Antonia Baum

(Geb. 1984 in Borken)

Bei dem schmerzhaften Projekt, der Protagonistin meines Romans Würde und Stolz zu verleihen, half mir letztlich Thomas Bernhard. Ich nahm seine elegante, erhabene und doch verzweifelt liebende Hass-Stimme, um die Welt meiner Protagonistin schreiben zu können, und schrieb also, im dritten Anlauf, endlich meinen ersten Roman. Denn Thomas Bernhards Protagonisten-Stimme war nicht lächerlich, nicht irrational, nicht zu emotional.
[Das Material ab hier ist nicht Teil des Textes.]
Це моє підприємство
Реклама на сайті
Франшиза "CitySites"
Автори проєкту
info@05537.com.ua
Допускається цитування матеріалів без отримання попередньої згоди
Sie war all das nicht, was man, unter Verwendung frauenfeindlicher Klischees, aufruft, um Wut als »weiblich« zu diskreditieren. Thomas Bernhards Protagonisten-Stimme war groß und böse und gewandt und eloquent. Sie hatte Power:

Hi ich bin Antonia Baum, ich bin Schriftsteller.

Okay, und wisst ihr was? Ich nehme mir euren heiligen Thomas und benutze ihn für meine Frauen-Probleme.

Antonia Baum: »Das Problem ist das Problem«, in: Schreibtisch mit Aussicht. Schriftstellerinnen über ihr Schreiben, hg. v. Ilka Piepgras, Zürich, Berlin: Kein & Aber 2020, S. 76-92, hier S. 90f.